MainelyaMess's picture

Ok, I am going to try to clarify a few things for everyone.

1. DW is the one who wishes to be "poly", I do not as I know it will hasten the inevitable demise. I am very familiar with the lifestyle and realize fully that she is using it as an excuse to "explore the possibilities". I am allowing it with conditions of discretion and pretending to go along to "keep the peace" and run interference if necessary.

2. I will NOT under any circumstances leave under my own accord. If she chooses to "run off" with someone else, I will "fight the good fight" and hopefully gain custody of BS. If I am not successful, I can be comfortable in the knowledge that I did everything I could to stay a part of his life. The longer I can keep things "status quo" the better my chances of never losing my son.

3. None of this changes the issues and problems I am having with my Skids which is what led me to this site. The poly issue came out recently and clearly is a factor.

4. Surely I cannot be the only one in the world who has a blended family where the spouse "looks the other way" so that the family unit is not destroyed. Remember, please that there is NO hostility in our relationship. We are lovely companions and get along very well, but both of us have acknowledged a lack of intimacy and short-sightedness in the early stages of our relationship.

5. DW & I were not a good match from day one. I admit to being hasty in my decision to marry and once BS was born, the die was cast. Now I must do my best to make sure he has a loving Dad in his life 100% of the time. I cannot control what she does, but I can control my reaction to it.

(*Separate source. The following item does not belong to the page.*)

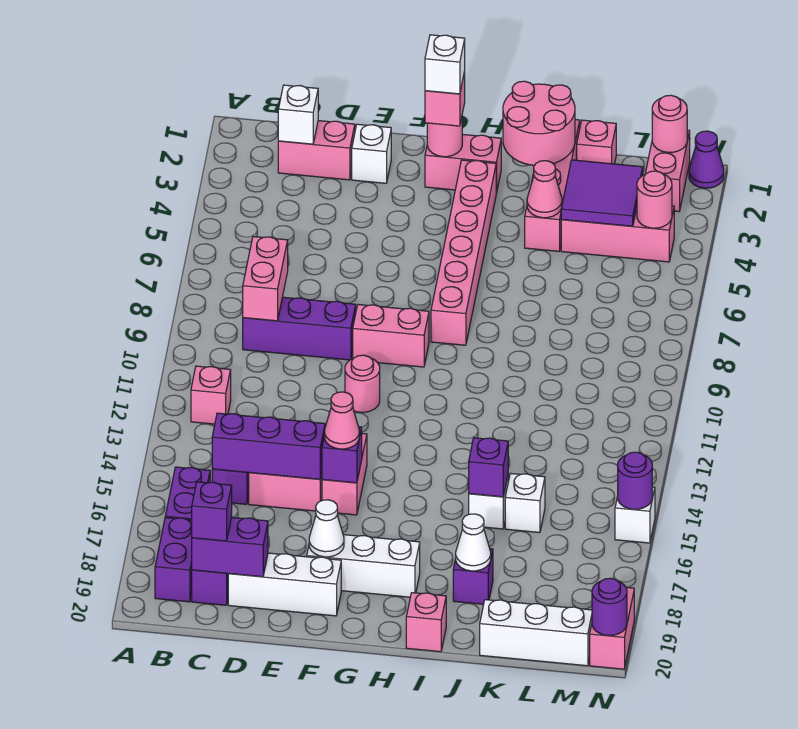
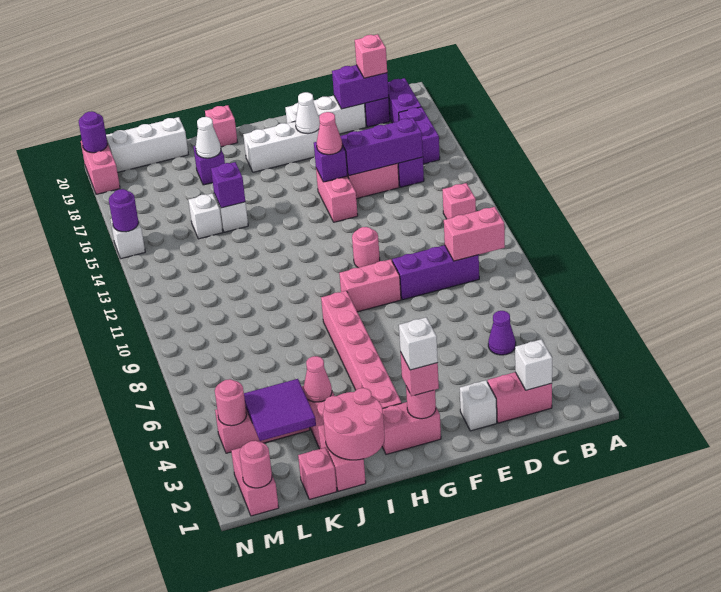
pink brick C8:C9 level 2 -> pink brick B9:C9 level 2
purple brick C19 level 3 -> pink brick C19 level 3
purple cone N1 level 1 -> purple cone C5 level 1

6. I am not here to seek advice, but to share my situation in hopes of finding others who can sympathize with the situation and help me endure as it will inevitably get more complicated if she continues to pursue this lifestyle.

7. Amazingly enough, this new development has shifted the focus of stress from the skids into a whole new realm of emotions. Since disengaging with skids, SS16 actually has been much more "loving" in his demeanor and even gave me a hug when they departed this morning. SS23 offered to stay and help out with the business, which was amazing, but I insisted he go see his BGP's as there won't be many more years.

8. Please do not send me private messages telling me to "GET OUT", I am not playing the role of "victim". I am not "crying in my beer" and do not understand the logic of making a bad situation a miserable one.

9. Thank YOU to all the people (although in the minority) who actually realize this site is set up to Listen, Share & SUPPORT others, not belittle, berate & command what others should do.

10. There is no way anyone outside of this situation could understand the nuances and intricacies involved, so please do not try to advise, but do feel free to commiserate.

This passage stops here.